Teve sempre o apoio da família. No caso do pai, e como o próprio diz, “o caso é grave”, de tal maneira que até já registou o domínio www.paicoruja.com. Ter visto Sandy & Junior ao vivo desencadeou o tal clique. Depois disso, teve aulas de piano e foi para o ballet para ganhar consciências corporal. Aos 15 anos, ainda a viver no Rio de Janeiro, compôs a primeira música. “Tinha ido estudar para um colégio católico, super rigoroso, onde todo o mundo estava para se formar médico, advogado, e eu sem ter nada a ver com isso. Tinha um professor de Química que ficava implicando comigo. Aí, na véspera da prova, sem saber nada, escrevi uma música chamada “Fish Out Of Water”, porque eu era peixe fora de água mesmo, fazendo as coisas do meu jeito e um dia ele ia ver que ia dar tudo certo. Virou um dos meus singles, entrou para a ‘Malhação’ e logo depois disso, assinei pela Universal Music. A partir daí, ele me começou a chamar de Elis Regina da sala”.

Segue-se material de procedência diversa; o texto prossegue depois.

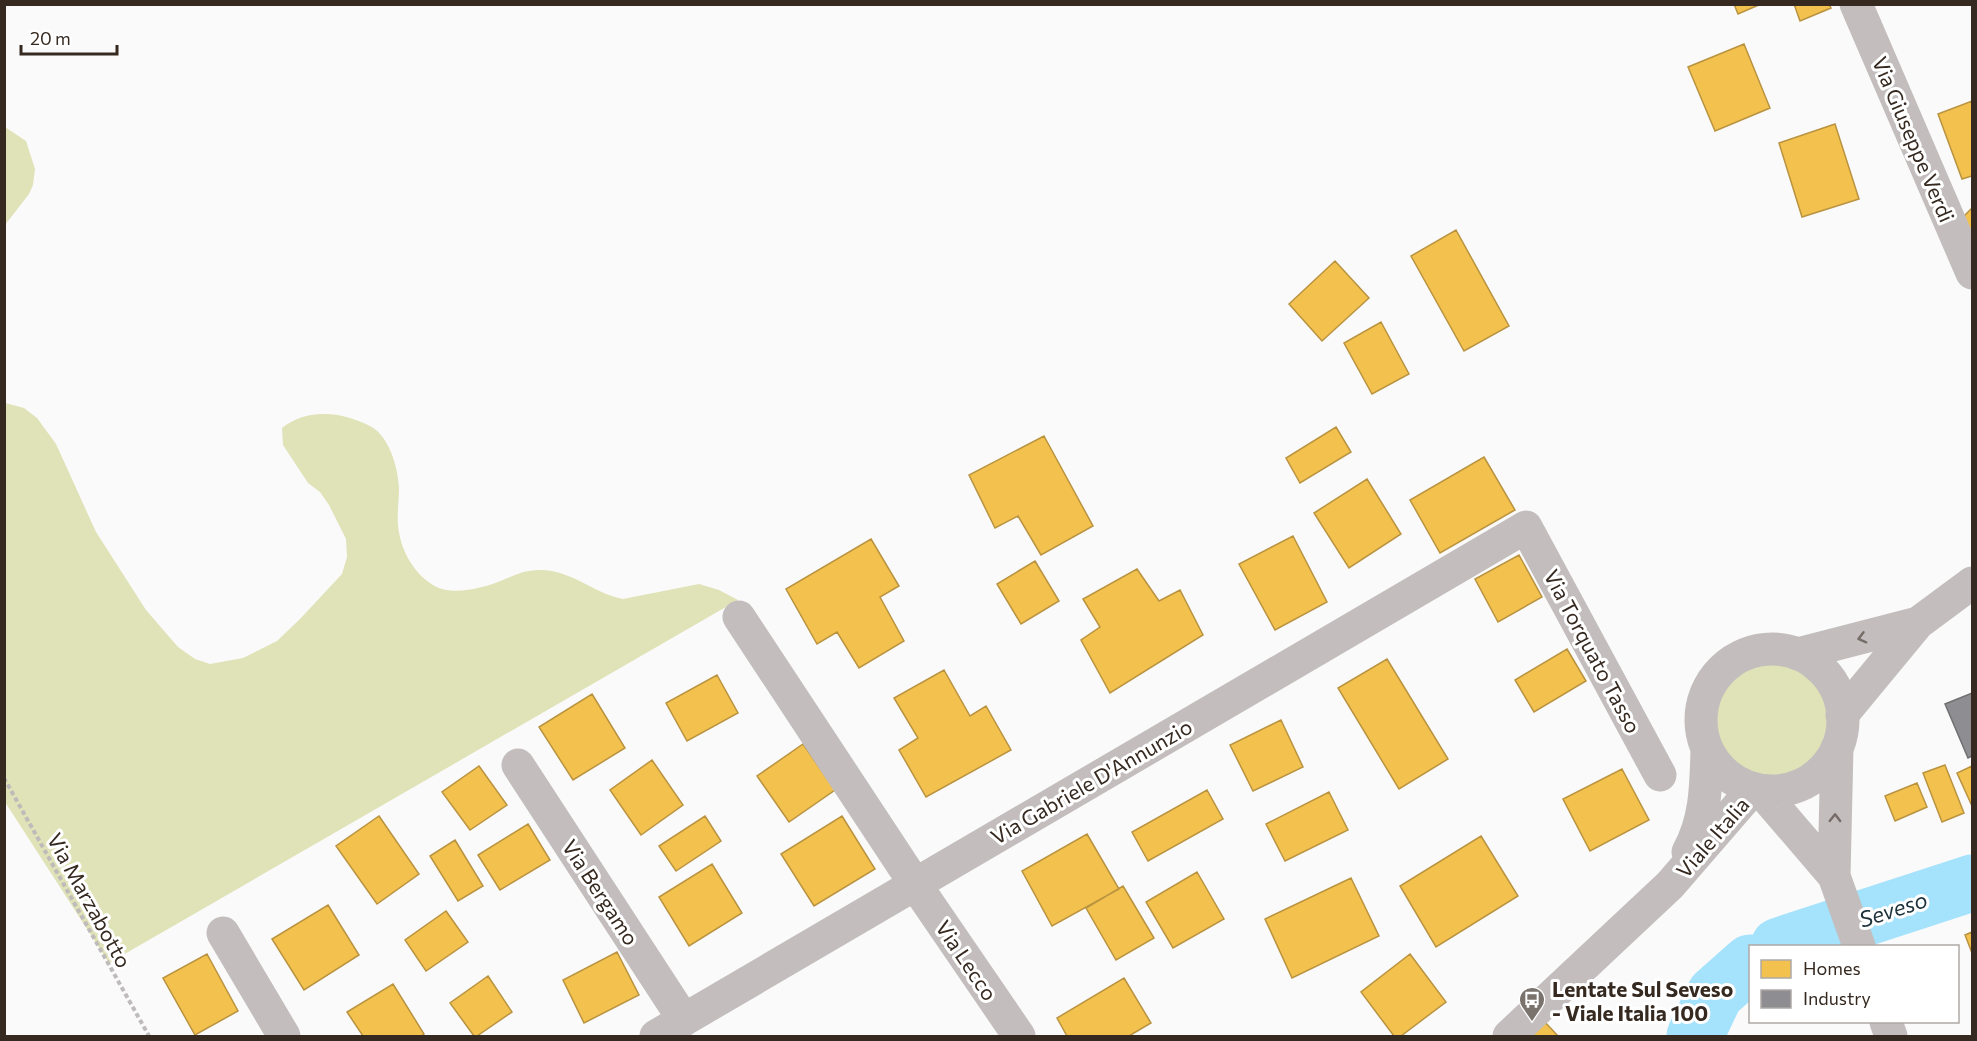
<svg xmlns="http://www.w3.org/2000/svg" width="1977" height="1041" font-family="Commissioner,sans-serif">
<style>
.green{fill:#e0e2b7}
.homes{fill:#f2c14e;stroke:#b99340;stroke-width:1.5}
.industry{fill:#8d8d92;stroke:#736f70;stroke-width:1.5}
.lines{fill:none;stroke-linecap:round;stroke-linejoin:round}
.river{stroke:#a5e2fc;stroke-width:57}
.path{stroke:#bebbba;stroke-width:4;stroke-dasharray:4.5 3;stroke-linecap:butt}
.minor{stroke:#c3bdbd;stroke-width:33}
.tertiary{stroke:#c3bdbd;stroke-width:33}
.oneway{stroke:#756c67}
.labels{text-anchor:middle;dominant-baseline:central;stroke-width:6;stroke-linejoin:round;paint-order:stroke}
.street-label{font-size:21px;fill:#352920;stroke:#fff}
.poi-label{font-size:21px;font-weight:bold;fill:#352920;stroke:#fff;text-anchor:start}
.water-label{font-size:22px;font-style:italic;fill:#1c313a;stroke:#fff}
</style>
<rect width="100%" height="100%" fill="#fafafa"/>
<path class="green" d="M5,127l21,14 9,28 -2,16 -4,9 -24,31z
M5,403l19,5 13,10 19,26 40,88 50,78 32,37 17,12 15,5 33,-6 34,-17 23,-22 42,-45 5,-17 -1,-18 -17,-34 -9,-13 -12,-9 -25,-38 -1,-17c16,-13 36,-16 56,-13 10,2 30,8 38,15 15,13 22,39 23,58 0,12 -2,25 -1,37 2,24 15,48 35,60 19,12 50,3 70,-5 8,-3 17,-8 26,-9 37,-7 62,22 94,28l76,-15 20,6 19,10 -629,363 -104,-161z
M1710 719a63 63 0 1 1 126 0a63 63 0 1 1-126 0Z"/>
<path class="homes" d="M1734,4h27l-23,10z
M1794,4h35l2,4 -31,13z
M1744,44l26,64 -55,23 -27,-64z
M1972,101v75l-10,3 -24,-65z
M1835,124l24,75 -57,18 -23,-74z
M1972,208v31l-15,-16z
M1456,230l53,96 -45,25 -53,-95z
M1335,261l34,37 -47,43 -33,-37z
M1381,322l28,52 -37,20 -28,-51z
M1336,427l15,25 -51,31 -14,-25z
M1044,436l49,90 -52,29 -23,-39 -23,12 -26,-53z
M1484,457l31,53 -75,43 -30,-53z
M1367,479l34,55 -52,34 -35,-55z
M1293,536l34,66 -52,28 -36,-66z
M871,539l28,47 -19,11 24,44 -45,27 -22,-36 -20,12 -31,-55z
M1519,555l23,42 -44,25 -23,-43z
M1035,561l24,40 -38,23 -24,-40z
M1137,569l22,32 21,-11 23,45 -93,58 -29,-53 19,-13 -17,-28z
M1567,649l19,32 -52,31 -19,-32z
M1387,659l61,100 -49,30 -61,-101z
M944,670l26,46 16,-10 25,44 -85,47 -27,-47 19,-12 -24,-40z
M717,675l21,38 -51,28 -21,-38z
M592,694l33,54 -52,32 -34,-53z
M1281,720l22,47 -50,24 -23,-46z
M803,744l32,46 -46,32 -32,-46z
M652,760l31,45 -42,30 -31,-45z
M1945,765l19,48 -22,9 -19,-49z
M479,766l28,39 -37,25 -28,-38z
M1972,766v40l-15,-33z
M1622,769l27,51 -59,31 -27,-52z
M1917,783l10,24 -32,14 -10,-25z
M1207,790l16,29 -75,42 -16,-29z
M1329,792l19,38 -63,31 -19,-37z
M379,816l40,58 -42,30 -41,-58z
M705,816l16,25 -45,30 -17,-25z
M842,816l33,53 -61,37 -33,-52z
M528,824l22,36 -50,30 -22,-35z
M1087,834l32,55 -67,37 -30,-55z
M1481,836l37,60 -82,51 -36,-61z
M455,840l28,46 -25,15 -28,-45z
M712,864l30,49 -53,33 -30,-49z
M1197,872l27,47 -51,29 -27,-46z
M1351,878l28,58 -87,42 -27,-59z
M1123,886l31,52 -38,22 -30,-52z
M328,905l31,50 -55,35 -32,-51z
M446,911l22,31 -42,29 -21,-31z
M1972,932v21l-7,-18z
M617,952l22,43 -55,28 -21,-43z
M207,954l31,57 -43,24 -32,-57z
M1410,954l36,48 -45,34h-7l-33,-44z
M488,976l24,36 -35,24h-3l-24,-33z
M1124,978l27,45 -22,13h-62l-10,-18z
M393,984l31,50 -3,2h-58l-16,-24z
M1543,1020l15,16h-32z"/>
<path class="industry" d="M1972,693v63l-4,2 -23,-54z"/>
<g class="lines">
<path class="river" d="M1779,946l193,-63
M1695,1036l20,-42 35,-31"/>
<path class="path" d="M4,778l145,258"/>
<path class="minor" d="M1856,4l116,269
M739,617l176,267 104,152
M1798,654l120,-31
M1842,715l76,-92 54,-40
M518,765l166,255
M223,933l61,103
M656,1036l870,-509 134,248"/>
<path class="tertiary" d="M1701 720a71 71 0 1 1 142 0a71 71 0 1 1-142 0Z
M1761,791l73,85 25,70
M1688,852c18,-33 18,-66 19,-103
M1834,876l3,-128
M1886,1022l5,14
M1509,1036l161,-151 83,-96"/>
</g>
<defs><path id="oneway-chevron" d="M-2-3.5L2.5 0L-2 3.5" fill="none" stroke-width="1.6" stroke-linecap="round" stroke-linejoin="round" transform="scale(1.5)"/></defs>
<g class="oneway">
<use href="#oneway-chevron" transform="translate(1862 638) rotate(165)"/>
<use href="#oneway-chevron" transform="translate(1835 818) rotate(-89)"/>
</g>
<defs>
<symbol id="bus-pin" viewBox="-11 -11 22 30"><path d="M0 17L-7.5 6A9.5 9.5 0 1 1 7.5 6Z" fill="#7a726c" stroke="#fff"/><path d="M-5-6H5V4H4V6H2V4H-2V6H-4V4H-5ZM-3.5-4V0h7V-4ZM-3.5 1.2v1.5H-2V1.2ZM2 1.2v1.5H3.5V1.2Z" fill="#fff"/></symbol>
</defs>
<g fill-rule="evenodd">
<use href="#bus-pin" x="1517" y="985" width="30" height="40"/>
</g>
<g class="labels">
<g class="street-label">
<text transform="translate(1914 139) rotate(67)">Via Giuseppe Verdi</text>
<text transform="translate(1593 651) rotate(62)">Via Torquato Tasso</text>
<text transform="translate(1091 781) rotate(-30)">Via Gabriele D'Annunzio</text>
<text transform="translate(1712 837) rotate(-49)">Viale Italia</text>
<text transform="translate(601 892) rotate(57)">Via Bergamo</text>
<text transform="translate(90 900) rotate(61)">Via Marzabotto</text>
<text transform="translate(967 960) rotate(56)">Via Lecco</text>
</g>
<g class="poi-label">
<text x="1552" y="988">Lentate Sul Seveso<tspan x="1552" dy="24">- Viale Italia 100</tspan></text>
</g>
<g class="water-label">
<text transform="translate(1893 909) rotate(-18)">Seveso</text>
</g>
</g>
<rect width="1977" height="1041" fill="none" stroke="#352920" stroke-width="12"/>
<rect x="1749" y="945" width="210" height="78" fill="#ffffff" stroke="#aea9a6" stroke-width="1.5"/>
<rect x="1761" y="960" width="30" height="18" fill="#f2c14e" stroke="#aea9a6" stroke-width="1.5"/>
<text x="1803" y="975" font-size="18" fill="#352920">Homes</text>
<rect x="1761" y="990" width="30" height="18" fill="#8d8d92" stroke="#aea9a6" stroke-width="1.5"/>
<text x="1803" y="1005" font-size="18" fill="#352920">Industry</text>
<path d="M21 45v9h96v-9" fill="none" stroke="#352920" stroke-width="3"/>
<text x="30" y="45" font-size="18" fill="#352920" stroke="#ffffff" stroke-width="4.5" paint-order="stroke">20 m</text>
</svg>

Aos 17 anos, lançou o primeiro álbum de originais, Made in Rio. Mudou-se para Boston, onde estudou no Berklee College of Music. Dois anos depois, a viver nos Estados Unidos, chegou Reason to Stay, o segundo álbum. No ano passado, terminou o mestrado em Educação Musical, na Universidade de Columbia. “Funny Girl”, o tema que traz à Eurovisão, fará parte do segundo EP da série “Precious Stones”. Depois do pop puro e duro de Ruby, Amber terá influências jazz e blues.
“Não escrevi a música pensando na Eurovisão. Estava quase pronta e me apresenta muito como artista. Gosto da história que ela conta — quando você tem medo de contar para alguém que você gosta dessa pessoa e, às vezes, acaba demorando demais e entra para a friend zone, não é? Gosto do ponto de vista que escolhi para a letra. E escrevi sozinha, o que também era importante para mim. Foi uma história genuína, uma história que passei e que queria poder compartilhar”, explica ao referir-se ao tema que a trouxe à semifinal. No palco, vai voltar a usar vermelho — um vestido de renda assinado pelo atelier de alta-costura Baronessa. Da Letónia, claro.
Cruzar as vertentes de compositora e performer é o grande objetivo daqui para a frente. Questionada sobre duetos de sonho, solta imediatamente os nomes de Bruno Mars, Justin Timberlake e John Mayer. As reservas em nomear favoritos na competição é compreensível, mas ainda assim fala numa empatia musical com os temas português, lituano, irlandês e checo. “Vou estar tocando em alguns festivais na Letónia, no verão, e gravando música nova. Tenho andado a pensar no estúdio de novo. Sou apaixonada pelo processo criativo e, nessa correria, a gente não tem tempo para compor, para essa parte mais introspectiva”, conclui. E por falar em paixão, parece que as línguas são outra. Depois de cantar em inglês, em português e de já estar a aprender letão, tenciona aventurar-se no espanhol e no italiano.